Firewood could have dangerous, deadly bug
BATON ROUGE - The Department of Agriculture and Forestry is issuing a public service announcement before you put logs in the fireplace this season.
Pests have burrowed into trees and moving firewood around spreads them. To help stop the spread of these pests, ag agents made a PSA and began broadcasting it around the country, including Baton Rouge movie theaters.
The PSA is funded through grant money and takes place in a camp-like setting.
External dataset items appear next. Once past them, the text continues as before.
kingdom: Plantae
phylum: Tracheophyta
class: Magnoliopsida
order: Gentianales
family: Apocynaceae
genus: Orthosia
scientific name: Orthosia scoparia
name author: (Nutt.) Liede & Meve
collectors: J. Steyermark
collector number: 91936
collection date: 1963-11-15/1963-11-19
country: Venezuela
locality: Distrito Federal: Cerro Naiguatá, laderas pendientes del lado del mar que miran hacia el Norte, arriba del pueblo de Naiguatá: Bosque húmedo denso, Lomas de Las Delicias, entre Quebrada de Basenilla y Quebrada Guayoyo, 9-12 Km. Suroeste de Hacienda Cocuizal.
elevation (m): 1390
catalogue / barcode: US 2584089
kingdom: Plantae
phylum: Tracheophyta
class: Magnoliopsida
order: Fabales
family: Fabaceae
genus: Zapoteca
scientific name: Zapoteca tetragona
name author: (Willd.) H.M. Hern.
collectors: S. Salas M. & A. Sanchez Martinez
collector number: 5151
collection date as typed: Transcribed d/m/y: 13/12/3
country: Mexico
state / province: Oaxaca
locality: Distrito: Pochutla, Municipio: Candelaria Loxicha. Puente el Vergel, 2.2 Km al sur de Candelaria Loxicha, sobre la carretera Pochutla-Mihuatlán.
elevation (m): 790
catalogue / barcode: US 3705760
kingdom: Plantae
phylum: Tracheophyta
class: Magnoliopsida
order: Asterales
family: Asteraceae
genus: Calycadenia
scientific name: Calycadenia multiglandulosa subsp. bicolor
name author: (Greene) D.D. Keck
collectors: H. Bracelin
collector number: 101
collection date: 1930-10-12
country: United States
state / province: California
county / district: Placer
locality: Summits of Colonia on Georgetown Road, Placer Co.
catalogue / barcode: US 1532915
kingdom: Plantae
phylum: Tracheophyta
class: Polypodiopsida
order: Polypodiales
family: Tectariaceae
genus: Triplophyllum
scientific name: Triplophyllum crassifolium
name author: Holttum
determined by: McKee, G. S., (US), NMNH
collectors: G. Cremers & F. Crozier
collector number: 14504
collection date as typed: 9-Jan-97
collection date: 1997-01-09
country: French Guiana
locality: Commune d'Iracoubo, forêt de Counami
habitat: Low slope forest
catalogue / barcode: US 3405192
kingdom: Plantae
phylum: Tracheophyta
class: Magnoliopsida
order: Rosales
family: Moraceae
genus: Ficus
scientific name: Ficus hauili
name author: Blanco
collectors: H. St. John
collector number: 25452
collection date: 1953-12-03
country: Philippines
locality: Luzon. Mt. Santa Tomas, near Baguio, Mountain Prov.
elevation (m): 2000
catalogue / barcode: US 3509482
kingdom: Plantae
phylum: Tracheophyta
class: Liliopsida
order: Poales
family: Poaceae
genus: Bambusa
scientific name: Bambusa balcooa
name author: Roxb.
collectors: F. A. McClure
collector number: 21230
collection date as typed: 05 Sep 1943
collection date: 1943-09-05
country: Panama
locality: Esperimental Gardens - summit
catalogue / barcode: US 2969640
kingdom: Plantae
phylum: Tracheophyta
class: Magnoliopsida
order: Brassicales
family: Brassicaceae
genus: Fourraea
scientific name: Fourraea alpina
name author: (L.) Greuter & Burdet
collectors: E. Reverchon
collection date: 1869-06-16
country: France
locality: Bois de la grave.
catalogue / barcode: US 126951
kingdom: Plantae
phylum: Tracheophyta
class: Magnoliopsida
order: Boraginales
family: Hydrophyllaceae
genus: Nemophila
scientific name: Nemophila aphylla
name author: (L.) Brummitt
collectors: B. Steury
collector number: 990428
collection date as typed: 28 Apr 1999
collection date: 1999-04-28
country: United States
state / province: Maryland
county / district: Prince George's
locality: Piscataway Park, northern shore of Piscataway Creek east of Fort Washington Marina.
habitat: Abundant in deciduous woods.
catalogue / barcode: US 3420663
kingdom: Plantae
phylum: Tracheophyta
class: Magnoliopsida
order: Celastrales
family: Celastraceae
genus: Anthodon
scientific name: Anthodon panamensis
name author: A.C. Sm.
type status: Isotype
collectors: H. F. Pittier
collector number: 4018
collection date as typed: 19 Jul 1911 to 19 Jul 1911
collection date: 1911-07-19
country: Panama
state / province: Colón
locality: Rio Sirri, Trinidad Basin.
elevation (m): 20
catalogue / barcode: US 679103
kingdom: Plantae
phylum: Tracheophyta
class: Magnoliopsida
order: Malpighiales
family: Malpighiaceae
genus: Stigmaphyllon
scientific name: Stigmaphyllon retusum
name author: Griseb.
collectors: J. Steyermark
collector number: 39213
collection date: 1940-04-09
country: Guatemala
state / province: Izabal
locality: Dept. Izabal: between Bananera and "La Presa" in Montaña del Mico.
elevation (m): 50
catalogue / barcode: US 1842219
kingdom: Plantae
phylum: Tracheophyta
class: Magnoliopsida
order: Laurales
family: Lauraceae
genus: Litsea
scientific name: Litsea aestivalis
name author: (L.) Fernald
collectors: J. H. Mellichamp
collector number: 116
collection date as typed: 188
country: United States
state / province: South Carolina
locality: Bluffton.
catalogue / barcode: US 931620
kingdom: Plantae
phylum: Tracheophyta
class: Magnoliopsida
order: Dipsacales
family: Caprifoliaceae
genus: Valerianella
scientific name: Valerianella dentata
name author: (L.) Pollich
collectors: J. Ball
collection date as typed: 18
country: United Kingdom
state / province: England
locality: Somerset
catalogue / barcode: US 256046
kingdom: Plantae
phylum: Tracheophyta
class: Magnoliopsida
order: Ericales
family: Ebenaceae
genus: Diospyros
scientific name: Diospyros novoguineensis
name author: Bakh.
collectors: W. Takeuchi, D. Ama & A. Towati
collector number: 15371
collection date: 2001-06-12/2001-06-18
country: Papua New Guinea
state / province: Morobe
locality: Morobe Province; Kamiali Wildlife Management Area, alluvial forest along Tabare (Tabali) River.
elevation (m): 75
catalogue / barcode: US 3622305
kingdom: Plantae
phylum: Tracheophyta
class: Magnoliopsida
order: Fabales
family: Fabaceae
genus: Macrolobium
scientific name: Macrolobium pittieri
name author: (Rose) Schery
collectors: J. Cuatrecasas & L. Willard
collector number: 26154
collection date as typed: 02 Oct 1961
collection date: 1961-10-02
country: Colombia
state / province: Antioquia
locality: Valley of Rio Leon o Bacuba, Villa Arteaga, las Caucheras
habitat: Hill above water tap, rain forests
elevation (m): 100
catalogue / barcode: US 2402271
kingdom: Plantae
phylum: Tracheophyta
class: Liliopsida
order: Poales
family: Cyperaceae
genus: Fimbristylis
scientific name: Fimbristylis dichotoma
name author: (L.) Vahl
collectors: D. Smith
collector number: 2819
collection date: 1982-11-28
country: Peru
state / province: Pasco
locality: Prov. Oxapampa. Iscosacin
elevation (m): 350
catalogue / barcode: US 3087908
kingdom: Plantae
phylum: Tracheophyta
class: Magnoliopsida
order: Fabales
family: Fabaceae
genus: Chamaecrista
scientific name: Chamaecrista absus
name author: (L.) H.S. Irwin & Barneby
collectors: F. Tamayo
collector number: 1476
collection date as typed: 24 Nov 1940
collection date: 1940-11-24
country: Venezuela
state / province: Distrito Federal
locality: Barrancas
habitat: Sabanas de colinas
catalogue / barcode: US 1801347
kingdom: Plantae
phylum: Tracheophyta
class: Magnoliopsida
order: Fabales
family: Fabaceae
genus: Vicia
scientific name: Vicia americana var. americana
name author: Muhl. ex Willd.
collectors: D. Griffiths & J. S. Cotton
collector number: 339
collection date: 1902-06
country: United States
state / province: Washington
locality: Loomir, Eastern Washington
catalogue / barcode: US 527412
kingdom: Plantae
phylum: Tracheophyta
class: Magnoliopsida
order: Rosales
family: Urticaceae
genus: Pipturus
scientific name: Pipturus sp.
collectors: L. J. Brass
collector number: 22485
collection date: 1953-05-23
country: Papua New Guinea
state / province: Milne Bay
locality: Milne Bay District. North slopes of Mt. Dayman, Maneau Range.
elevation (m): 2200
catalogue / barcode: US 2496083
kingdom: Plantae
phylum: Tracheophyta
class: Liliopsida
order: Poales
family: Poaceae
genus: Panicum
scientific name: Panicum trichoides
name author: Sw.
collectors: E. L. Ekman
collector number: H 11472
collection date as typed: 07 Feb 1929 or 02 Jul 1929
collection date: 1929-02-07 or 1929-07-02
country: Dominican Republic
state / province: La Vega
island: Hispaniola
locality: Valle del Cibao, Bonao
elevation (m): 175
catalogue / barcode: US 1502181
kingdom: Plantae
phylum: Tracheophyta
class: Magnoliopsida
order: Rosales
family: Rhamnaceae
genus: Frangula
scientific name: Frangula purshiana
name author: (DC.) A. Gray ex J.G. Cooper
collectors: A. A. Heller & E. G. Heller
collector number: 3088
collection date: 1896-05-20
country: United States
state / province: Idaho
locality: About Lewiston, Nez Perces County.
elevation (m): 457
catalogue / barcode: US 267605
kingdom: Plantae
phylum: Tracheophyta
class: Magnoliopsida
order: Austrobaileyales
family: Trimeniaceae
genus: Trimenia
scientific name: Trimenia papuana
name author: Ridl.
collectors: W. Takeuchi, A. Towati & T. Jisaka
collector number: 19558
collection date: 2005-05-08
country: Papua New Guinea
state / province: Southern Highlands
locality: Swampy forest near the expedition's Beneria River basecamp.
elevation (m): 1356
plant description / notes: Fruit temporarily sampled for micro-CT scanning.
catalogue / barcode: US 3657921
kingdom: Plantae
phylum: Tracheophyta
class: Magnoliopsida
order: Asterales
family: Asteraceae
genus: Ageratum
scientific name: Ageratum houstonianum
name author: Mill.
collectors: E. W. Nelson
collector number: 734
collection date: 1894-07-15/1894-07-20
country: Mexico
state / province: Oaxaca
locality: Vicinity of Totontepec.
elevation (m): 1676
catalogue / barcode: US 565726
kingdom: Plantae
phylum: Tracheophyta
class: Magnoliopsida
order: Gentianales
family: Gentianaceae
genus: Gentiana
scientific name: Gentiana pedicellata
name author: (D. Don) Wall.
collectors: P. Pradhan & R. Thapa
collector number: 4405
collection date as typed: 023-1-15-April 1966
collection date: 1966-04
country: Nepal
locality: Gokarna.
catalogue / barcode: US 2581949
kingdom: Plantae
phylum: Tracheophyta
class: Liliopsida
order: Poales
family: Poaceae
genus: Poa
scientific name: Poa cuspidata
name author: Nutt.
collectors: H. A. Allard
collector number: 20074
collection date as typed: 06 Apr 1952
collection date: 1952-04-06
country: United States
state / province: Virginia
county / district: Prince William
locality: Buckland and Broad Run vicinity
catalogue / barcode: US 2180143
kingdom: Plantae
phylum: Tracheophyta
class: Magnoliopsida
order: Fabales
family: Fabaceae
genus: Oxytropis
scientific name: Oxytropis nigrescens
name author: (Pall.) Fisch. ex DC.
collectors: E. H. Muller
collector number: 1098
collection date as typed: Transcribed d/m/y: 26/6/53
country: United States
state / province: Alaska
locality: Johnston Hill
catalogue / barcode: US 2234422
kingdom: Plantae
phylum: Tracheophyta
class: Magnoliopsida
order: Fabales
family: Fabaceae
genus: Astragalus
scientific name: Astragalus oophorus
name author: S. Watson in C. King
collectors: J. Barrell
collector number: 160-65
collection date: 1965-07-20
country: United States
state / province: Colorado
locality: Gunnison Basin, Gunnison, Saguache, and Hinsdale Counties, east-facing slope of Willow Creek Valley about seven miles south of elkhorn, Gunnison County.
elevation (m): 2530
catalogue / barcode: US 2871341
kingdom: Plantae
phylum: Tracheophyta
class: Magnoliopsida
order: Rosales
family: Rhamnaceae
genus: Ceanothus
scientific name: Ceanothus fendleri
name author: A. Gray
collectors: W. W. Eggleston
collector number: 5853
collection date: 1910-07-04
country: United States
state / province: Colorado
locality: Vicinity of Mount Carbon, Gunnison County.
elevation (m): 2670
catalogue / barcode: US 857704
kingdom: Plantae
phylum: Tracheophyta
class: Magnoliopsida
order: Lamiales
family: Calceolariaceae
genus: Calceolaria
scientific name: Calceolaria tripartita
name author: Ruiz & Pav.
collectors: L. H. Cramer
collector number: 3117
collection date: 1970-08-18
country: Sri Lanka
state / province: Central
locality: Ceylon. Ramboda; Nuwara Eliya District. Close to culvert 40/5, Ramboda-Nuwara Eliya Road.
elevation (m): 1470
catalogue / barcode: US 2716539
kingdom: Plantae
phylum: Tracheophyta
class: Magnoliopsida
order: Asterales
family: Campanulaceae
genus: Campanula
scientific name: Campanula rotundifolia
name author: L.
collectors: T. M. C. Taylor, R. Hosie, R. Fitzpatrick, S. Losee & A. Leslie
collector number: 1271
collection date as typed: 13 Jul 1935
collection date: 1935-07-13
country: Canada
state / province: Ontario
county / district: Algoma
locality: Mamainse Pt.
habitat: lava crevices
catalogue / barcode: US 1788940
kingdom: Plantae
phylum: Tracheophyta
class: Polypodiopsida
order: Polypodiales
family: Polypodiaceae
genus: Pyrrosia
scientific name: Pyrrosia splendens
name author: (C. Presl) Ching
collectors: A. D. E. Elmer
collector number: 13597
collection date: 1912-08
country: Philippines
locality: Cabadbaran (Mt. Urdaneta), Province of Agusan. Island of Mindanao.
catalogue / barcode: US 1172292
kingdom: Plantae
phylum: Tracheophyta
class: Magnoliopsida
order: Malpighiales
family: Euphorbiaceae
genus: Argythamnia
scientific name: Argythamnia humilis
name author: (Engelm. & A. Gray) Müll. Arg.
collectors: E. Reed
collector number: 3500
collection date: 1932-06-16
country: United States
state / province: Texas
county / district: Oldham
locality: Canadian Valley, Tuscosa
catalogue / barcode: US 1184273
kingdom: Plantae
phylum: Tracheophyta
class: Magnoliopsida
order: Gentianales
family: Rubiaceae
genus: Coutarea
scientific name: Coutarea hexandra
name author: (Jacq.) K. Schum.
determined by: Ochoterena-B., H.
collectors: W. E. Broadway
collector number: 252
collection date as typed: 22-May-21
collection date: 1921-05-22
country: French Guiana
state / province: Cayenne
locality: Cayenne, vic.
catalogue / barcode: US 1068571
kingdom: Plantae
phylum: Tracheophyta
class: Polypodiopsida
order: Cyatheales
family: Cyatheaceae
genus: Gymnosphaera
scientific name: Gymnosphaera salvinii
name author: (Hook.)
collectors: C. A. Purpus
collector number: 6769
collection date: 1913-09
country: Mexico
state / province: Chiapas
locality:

People in the PSA speak about moving firewood and the dangers of spreading the beetle.
"We're trying to be so very careful, because it is causing a great deal of problems," said Commissioner Mike Strain.
The Emerald Ash Borer is an invasive beetle that attacks and kills ash trees. Louisiana's ash trees are primarily located along the Atchafalaya Basin and the Mississippi River Delta.
The bug is a native insect in Asia and was first discovered in Michigan in 2002. It's now in 24 states, including six counties in Arkansas near Hot Springs.
In October, the Redbay Ambrosia beetle and the tree killing fungus it transmits, were confirmed in Union Parish, La. It's a non-native pest that attacks the Laurel family of trees, which include the Red Bay, Sassafras, Spicebush and Camphor trees.
"The only way we have of stopping this disease is stopping the spread of the beetle," said Strain. "The way to stop it's transmission is not to move firewood."
Tens of millions of trees have been killed or infested since the discovery in the states in 2002.